T cell interactions in active rheumatoid arthritis: insights from the human autologous mixed lymphocyte reaction as a model of T cell activation cascade

Abstract

The autologous mixed lymphocyte reaction (AMLR) represents the activation, proliferation and differentiation of T cells in response to signals from autologous non-T cells. Using monoclonal anti-Leu8 antibody to isolate subpopulations of human CD4⁺ and CD8⁺ T cells, we have investigated the role of these subpopulations in the T cell activation cascade during the course of AMLR. In normal subjects, CD4⁺ Leu8⁺ cells are necessary for the initiation of the AMLR response, and sequentially lead to activation and proliferation of both CD4⁺ Leu8^- cells and CD8⁺ Lcu8⁺ cells.
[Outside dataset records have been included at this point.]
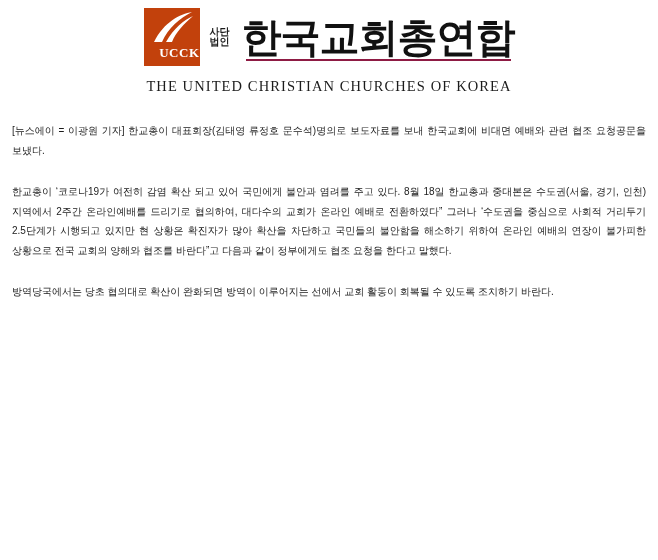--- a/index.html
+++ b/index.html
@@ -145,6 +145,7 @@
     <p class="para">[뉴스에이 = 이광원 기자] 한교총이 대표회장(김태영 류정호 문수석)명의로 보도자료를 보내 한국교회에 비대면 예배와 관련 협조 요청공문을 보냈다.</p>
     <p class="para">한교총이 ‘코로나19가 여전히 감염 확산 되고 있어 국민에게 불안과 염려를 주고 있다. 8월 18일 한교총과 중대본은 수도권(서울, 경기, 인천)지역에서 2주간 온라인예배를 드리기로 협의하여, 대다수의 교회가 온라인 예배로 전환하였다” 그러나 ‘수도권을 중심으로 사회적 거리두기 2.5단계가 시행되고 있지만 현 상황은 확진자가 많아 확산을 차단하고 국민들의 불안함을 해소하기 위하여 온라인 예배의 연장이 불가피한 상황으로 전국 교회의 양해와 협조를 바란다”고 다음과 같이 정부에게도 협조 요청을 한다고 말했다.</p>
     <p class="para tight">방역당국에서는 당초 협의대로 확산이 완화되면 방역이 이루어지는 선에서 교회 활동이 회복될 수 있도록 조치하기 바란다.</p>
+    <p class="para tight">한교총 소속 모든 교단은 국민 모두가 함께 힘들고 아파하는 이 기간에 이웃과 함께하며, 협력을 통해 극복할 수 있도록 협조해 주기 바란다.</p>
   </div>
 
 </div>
The activated CD8⁺Lcu8⁺ cells, in turn, induce CD8⁺ Leu8^- cells to generate proliferation of the latter cells. Soluble mediators could be involved in the T cell activation cascade induced by the AMLR. Patients with active rheumatoid arthritis have a profound defect in the AMLR. Further analysis indicates that rheumatoid arthritis CD8⁺ T cells are markedly defective as responding cells in the AMLR. The impaired AMLR response by CD8⁺ cells cannot be reconstituted with AMLR-derived supernatants from normal T cells. The data suggest that the defective CD8⁺ T cell function may contribute to the pathogenesis of the disease.